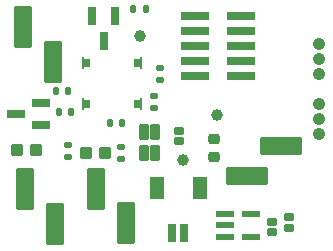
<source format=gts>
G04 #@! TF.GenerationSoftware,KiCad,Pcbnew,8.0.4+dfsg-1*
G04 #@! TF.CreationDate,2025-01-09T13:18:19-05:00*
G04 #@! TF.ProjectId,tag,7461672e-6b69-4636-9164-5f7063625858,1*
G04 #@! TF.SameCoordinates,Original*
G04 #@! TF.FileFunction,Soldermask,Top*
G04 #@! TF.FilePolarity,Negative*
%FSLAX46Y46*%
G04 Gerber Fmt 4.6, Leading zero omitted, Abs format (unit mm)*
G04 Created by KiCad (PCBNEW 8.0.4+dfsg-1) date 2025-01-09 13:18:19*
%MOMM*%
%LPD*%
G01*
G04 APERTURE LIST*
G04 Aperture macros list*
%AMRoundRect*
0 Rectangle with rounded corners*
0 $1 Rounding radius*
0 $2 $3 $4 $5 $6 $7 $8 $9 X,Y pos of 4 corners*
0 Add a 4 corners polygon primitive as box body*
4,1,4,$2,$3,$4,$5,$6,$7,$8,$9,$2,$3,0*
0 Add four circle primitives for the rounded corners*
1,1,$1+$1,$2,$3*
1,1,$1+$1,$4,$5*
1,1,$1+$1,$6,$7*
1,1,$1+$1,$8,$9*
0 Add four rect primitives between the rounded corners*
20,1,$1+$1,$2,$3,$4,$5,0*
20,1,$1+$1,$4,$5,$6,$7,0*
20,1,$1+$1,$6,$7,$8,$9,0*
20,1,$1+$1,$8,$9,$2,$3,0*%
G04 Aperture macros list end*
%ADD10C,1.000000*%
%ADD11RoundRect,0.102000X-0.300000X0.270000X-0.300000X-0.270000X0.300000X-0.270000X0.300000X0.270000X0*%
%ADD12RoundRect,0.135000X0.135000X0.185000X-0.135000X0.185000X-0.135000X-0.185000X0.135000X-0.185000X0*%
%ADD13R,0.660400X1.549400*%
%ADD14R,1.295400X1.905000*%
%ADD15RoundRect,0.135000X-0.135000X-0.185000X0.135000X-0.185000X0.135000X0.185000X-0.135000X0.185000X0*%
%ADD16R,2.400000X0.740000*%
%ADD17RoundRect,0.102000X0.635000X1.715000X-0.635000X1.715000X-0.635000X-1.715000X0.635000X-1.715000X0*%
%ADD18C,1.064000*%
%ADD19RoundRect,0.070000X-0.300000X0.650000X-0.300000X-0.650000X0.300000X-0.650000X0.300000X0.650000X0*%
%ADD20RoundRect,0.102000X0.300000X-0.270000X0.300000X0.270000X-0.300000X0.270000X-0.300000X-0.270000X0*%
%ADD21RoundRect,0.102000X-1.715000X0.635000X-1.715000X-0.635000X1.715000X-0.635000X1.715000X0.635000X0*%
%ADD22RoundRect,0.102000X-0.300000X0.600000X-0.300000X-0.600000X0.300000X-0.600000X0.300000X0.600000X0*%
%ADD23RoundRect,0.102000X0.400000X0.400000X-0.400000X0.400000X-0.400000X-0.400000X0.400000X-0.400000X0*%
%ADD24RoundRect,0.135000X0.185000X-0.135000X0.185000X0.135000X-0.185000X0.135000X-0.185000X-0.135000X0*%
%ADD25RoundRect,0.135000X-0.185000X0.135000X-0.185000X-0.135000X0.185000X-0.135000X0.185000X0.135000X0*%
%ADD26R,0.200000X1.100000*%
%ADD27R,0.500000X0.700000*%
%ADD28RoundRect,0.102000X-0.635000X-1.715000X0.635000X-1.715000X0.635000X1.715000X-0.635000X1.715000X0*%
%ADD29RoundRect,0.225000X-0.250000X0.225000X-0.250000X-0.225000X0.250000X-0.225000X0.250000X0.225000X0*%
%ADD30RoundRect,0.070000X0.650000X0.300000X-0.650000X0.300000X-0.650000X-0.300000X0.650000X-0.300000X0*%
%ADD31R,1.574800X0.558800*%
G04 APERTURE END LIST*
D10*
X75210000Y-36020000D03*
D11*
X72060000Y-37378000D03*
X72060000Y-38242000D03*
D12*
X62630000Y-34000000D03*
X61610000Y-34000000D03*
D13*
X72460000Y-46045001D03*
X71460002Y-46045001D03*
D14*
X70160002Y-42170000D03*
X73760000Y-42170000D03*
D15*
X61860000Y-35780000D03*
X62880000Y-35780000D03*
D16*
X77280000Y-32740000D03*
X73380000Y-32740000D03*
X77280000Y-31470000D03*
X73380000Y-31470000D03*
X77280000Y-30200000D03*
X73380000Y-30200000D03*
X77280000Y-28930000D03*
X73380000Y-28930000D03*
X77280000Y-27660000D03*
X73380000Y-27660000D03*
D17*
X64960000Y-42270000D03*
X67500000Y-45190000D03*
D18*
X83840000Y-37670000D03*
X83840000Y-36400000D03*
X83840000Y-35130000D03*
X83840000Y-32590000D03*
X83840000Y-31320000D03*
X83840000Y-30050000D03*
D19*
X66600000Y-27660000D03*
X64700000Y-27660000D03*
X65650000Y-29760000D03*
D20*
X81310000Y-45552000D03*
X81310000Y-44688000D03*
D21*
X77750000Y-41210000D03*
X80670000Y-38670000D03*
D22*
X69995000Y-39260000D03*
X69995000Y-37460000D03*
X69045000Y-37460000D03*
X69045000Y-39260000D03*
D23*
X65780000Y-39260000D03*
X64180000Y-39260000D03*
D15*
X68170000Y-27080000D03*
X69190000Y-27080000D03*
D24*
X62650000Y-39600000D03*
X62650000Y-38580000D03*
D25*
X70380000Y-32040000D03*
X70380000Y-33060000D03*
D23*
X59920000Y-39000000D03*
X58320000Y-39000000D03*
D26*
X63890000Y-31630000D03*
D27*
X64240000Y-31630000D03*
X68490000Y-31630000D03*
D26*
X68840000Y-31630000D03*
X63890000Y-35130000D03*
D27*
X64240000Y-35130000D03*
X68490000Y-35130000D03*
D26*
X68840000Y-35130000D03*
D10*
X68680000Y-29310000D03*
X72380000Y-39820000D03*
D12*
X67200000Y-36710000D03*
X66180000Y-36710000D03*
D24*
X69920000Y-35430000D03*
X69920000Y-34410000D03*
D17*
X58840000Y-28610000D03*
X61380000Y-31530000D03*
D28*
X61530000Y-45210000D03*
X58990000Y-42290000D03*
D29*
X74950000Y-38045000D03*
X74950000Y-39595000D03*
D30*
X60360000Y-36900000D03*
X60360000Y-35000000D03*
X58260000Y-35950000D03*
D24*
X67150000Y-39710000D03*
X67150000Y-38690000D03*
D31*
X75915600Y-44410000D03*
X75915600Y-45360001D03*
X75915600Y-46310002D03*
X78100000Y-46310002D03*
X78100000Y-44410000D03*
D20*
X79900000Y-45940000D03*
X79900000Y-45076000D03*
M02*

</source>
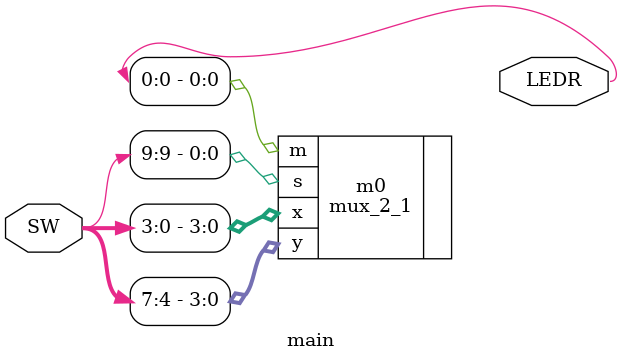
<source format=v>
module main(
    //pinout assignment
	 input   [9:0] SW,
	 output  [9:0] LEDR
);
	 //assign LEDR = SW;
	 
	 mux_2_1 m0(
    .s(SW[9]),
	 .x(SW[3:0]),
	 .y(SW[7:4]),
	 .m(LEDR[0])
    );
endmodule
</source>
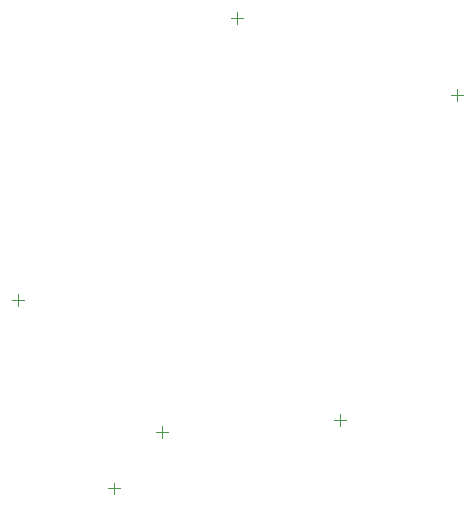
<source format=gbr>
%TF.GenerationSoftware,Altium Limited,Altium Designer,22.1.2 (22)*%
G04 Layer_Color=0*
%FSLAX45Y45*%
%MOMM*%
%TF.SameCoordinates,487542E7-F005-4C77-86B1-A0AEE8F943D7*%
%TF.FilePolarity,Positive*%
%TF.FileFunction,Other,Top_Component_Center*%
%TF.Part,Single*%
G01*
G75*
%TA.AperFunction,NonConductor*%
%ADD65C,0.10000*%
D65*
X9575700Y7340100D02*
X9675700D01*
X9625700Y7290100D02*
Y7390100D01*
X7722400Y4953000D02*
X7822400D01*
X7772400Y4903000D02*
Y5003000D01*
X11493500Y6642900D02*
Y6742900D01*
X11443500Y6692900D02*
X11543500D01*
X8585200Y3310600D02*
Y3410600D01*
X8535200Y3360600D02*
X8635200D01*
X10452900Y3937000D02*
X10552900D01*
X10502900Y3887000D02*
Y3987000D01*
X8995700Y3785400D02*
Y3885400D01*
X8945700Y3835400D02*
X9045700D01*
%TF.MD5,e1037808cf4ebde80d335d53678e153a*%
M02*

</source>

==================================================

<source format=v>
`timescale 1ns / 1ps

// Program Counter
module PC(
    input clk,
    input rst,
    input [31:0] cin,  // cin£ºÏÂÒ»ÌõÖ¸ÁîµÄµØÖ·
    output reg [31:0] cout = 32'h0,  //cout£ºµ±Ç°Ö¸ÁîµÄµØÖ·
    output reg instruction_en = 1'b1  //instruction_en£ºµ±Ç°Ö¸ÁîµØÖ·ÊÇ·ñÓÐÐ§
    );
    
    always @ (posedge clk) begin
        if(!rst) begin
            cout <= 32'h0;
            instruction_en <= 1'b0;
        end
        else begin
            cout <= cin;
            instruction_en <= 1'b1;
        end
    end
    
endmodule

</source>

==================================================

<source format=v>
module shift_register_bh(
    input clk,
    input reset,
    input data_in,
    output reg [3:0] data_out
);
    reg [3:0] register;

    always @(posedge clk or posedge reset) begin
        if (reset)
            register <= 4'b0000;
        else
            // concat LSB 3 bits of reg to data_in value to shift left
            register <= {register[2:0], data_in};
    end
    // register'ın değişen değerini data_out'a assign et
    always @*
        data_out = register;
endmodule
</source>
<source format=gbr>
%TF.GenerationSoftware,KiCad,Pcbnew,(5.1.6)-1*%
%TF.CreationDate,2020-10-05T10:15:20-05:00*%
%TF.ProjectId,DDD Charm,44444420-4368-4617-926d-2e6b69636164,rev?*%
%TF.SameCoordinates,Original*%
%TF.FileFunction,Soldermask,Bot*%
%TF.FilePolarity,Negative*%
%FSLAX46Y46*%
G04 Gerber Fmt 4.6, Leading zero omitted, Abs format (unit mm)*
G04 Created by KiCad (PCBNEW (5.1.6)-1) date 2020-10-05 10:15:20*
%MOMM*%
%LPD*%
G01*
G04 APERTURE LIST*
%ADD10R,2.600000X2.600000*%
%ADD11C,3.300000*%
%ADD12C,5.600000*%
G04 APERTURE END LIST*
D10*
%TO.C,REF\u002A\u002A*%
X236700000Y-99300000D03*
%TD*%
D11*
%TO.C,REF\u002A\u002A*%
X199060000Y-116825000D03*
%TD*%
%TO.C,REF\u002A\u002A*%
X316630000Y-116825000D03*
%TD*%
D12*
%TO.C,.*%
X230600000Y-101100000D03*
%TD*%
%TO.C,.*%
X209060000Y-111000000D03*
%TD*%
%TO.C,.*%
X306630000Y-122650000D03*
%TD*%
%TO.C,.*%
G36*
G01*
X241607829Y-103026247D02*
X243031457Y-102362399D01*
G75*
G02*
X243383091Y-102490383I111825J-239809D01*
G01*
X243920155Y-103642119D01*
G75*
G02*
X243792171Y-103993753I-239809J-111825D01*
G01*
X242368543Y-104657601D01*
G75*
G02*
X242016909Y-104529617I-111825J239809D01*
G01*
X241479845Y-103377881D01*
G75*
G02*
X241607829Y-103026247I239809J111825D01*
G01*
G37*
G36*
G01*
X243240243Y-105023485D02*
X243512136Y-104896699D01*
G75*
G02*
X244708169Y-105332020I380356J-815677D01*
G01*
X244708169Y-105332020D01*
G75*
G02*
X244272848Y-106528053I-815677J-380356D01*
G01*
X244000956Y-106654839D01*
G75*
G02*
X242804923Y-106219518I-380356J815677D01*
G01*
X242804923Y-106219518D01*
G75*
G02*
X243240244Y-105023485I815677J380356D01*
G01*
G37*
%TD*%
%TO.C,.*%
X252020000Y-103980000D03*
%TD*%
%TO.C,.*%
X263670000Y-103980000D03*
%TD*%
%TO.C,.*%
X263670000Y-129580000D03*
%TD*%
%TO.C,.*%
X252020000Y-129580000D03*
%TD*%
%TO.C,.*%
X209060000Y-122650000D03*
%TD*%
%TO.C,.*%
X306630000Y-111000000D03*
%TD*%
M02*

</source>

==================================================

> _Work task_
Go to the line in the material above that contains "X242804923Y-106219518I-380356J815677D01*" and copy exactly from there through the line that contains "X263670000Y-129580000D03*", stopping after it.

> _Answer area_
X242804923Y-106219518I-380356J815677D01*
G01*
X242804923Y-106219518D01*
G75*
G02*
X243240244Y-105023485I815677J380356D01*
G01*
G37*
%TD*%
%TO.C,.*%
X252020000Y-103980000D03*
%TD*%
%TO.C,.*%
X263670000Y-103980000D03*
%TD*%
%TO.C,.*%
X263670000Y-129580000D03*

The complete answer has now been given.